The bad guys are right outside your perimeter (not literally) and they want access to your network. A single point of defense is not a good strategy. The best approach is several layers of defense protecting your network in different ways. Layers make life difficult for attackers and reduce the likelihood of a successful compromise of your network. Layered Defense involves implementing several tools, processes, and configurations that work together to prevent threats from exploiting vulnerabilities. Below is a list of some basic “layers” that should be set up, at a minimum.
- Physical Security —The most basic form of security is Physical Security. If a bad guy has physical access to your system, it’s over. Hardware must be protected from physical access by unauthorized individuals. This can be accomplished by locking servers in rooms with cages and limiting access. Desktop should be locked down to docking stations.
- Authorized Access—Once a user is on your network, they should only be allowed access to assets for which they are authorized.
- System Hardening—Operating system hardening is often overlooked. Base configuration and continued patching are important to securing Operating Systems.
- Packet Filtering— It is good practice to filter network packets entering and leaving your network.

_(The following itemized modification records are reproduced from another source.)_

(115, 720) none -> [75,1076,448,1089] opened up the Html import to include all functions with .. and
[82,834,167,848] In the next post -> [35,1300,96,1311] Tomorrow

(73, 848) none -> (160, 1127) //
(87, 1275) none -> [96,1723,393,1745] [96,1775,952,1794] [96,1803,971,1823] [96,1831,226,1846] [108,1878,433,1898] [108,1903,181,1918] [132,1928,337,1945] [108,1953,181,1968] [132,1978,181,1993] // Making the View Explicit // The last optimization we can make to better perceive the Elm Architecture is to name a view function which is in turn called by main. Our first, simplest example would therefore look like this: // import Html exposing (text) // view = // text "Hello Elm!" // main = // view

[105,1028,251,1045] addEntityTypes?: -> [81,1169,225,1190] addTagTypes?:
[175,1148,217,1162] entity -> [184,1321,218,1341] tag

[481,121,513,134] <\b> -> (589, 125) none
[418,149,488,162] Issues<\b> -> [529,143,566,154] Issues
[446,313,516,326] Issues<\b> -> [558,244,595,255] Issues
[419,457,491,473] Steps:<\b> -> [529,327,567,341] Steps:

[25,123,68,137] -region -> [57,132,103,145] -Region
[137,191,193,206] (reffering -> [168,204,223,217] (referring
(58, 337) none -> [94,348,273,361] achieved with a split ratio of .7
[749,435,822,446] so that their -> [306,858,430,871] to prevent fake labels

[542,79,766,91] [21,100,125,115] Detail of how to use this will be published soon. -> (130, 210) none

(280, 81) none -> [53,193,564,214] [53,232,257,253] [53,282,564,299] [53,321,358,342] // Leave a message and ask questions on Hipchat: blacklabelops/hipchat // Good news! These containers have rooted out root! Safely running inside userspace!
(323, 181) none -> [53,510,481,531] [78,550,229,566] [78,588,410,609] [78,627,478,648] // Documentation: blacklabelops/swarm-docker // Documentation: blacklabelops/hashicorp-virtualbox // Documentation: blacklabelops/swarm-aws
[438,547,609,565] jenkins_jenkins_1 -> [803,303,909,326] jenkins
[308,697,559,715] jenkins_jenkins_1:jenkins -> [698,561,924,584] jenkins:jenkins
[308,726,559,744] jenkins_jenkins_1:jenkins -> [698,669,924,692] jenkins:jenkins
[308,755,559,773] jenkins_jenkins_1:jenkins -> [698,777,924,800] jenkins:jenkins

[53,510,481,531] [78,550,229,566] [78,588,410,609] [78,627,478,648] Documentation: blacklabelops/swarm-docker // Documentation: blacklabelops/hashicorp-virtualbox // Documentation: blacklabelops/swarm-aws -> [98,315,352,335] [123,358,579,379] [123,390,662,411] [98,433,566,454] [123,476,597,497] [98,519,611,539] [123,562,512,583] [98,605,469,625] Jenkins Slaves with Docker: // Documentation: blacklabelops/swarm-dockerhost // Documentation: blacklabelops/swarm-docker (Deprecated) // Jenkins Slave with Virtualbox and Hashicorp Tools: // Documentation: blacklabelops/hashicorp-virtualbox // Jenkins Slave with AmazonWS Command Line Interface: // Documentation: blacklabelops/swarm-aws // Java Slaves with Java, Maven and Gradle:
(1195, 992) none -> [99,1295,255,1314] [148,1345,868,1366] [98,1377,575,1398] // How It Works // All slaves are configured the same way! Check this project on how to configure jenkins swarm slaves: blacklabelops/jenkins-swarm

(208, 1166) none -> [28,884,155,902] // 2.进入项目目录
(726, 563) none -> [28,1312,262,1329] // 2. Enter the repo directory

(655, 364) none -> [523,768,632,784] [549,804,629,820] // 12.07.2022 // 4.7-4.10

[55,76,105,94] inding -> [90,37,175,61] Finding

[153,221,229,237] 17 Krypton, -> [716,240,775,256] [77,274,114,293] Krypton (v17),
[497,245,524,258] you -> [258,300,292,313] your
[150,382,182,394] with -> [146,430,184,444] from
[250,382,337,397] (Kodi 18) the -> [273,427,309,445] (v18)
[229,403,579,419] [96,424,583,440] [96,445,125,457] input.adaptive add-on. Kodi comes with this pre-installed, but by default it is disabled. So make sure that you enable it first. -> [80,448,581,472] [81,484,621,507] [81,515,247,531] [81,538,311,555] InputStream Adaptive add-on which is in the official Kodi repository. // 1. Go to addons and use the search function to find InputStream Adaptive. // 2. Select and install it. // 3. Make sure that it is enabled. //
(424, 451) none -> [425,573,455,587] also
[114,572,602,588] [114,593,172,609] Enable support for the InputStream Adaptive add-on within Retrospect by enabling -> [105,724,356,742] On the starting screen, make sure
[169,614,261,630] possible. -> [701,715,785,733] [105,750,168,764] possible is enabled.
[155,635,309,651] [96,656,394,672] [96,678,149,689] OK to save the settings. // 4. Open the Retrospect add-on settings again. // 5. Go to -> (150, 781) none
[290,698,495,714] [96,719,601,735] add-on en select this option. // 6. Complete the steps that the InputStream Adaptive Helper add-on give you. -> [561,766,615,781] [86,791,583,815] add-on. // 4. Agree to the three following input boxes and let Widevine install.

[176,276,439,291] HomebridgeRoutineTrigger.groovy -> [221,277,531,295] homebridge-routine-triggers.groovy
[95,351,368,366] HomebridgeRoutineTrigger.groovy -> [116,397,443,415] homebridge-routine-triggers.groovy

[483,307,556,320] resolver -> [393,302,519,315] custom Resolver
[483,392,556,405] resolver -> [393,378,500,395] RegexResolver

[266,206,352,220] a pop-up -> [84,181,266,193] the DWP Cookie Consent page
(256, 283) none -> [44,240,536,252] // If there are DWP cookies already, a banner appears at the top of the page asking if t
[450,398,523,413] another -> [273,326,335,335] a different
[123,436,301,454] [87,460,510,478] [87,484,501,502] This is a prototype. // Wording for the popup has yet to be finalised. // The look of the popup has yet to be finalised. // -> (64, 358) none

- Antivirus—Files and email coming in and out of your network should be scanned for viruses by an antivirus application. An antivirus application will try to match files on your system to signatures in its database.
- Firewalls—Security policy dictates how the firewall should be configured. Having a firewall is great…is it configured correctly?
- DMZ—Servers externally accessible should be located in the company Demilitarized Zone (DMZ).
- Intrusion Detection and Prevention—If by chance an attacker is able to penetrate the internal network, there should be a system in place to detect their presence.
- SIEM—Just about all the hardware devices on the network are capable of generating log files. Log files record the who, what, when, and where of network traffic as it relates to that device. Logs should be centrally stored and analyzed regularly.